In Pakistan, at least 17 people died in the mountainous north and 2,000 were displaced by quakes on Saturday with the biggest measuring 5.6 on the Richter scale.
The Italian quake, the worst in Italy since 1997, measured 5.4. apart from the dead six-and seven-year-olds, a teacher and two elderly women were killed to give a toll of 29.
And at least two people died and 5,300 were made homeless in a bigger 7.5-7.7 magnitude quake near Indonesia's Sumatra island on Saturday. Quakes in Alaska and Japan caused no fatalities.
More Vulnerable Scientists say that the globe's rising population may make damage greater as people cram into slums in ever-bigger cities.
"The increase in population makes us more vulnerable," said Hilmar Bungum at the Norwegian Norsar Seismic Institute.

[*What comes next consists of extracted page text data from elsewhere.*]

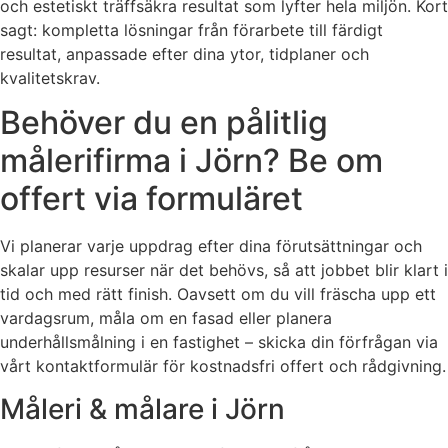
och estetiskt träffsäkra resultat som lyfter hela miljön. Kort
sagt: kompletta lösningar från förarbete till färdigt
resultat, anpassade efter dina ytor, tidplaner och
kvalitetskrav.
Behöver du en pålitlig
målerifirma i Jörn? Be om
offert via formuläret
Vi planerar varje uppdrag efter dina förutsättningar och
skalar upp resurser när det behövs, så att jobbet blir klart i
tid och med rätt finish. Oavsett om du vill fräscha upp ett
vardagsrum, måla om en fasad eller planera
underhållsmålning i en fastighet – skicka din förfrågan via
vårt kontaktformulär för kostnadsfri offert och rådgivning.
Måleri & målare i Jörn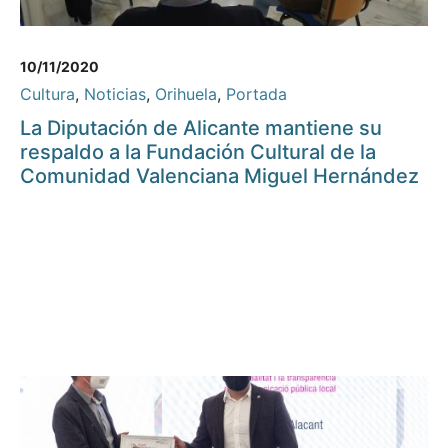
10/11/2020
Cultura
,
Noticias
,
Orihuela
,
Portada
La Diputación de Alicante mantiene su
respaldo a la Fundación Cultural de la
Comunidad Valenciana Miguel Hernández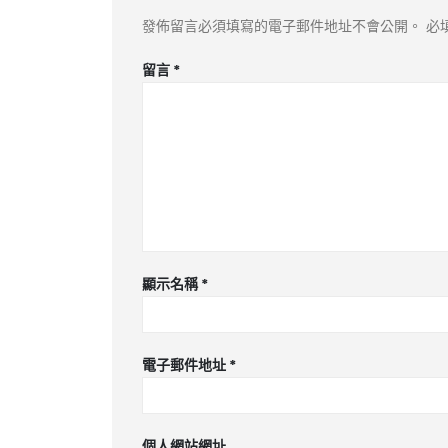
發佈留言必須填寫的電子郵件地址不會公開。
必
留言
*
顯示名稱
*
電子郵件地址
*
個人網站網址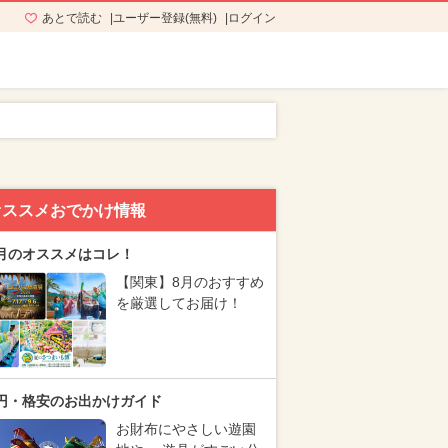
あとで読む
ユーザー登録(無料)
ログイン
オススメおでかけ情報
月のオススメはコレ！
【関東】8月のおすすめ
を厳選してお届け！
円・格安のお出かけガイド
お財布にやさしい遊園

In the past century, about 1.6 million people have died in earthquakes. The worst was in Tangshan, China, in 1976 that killed about 240,000 people.
Quakes are caused when continent-sized tectonic plates deep under the earth's surface, that move at about the speed finger nails grow, bump together. Scientists have found no reliable way to predict quakes.
"The (recent) quakes happened along different tectonic plates, therefore they cannot be related," said Fauzi (eds: one name), the Jakarta-based coordinator for Indonesia's meteorology and geophysics agency.
The Alaskan quake, the biggest in the past week at 7.9 on the Richter scale, damaged highways and forced closure of the trans-Alaska oil pipeline. But the only casualty in a remote, sparsely populated area was a 76-year-old woman who broke an arm while fleeing her home.
Seismologists say a tremor can cause others nearby -- the Alaska quake followed one in the region on October 23.
"We can sometimes see increases in seismicity around larger earthquakes, but we can't say that will increase seismicity in other parts of the globe," said Paul Whitmore, geophysicist for the West Coast & Alaska Tsunami Warning Center.
The U.S. geological survey estimates that the number of big earthquakes has remained fairly constant or may even have decreased in the late 20th century.
Small quakes can often be most devastating if they hit areas with poor construction standards. About 12,500 people died in Agadir, Morocco, after their homes collapsed in a tremor measuring just 5.9 on the Richter scale in 1960.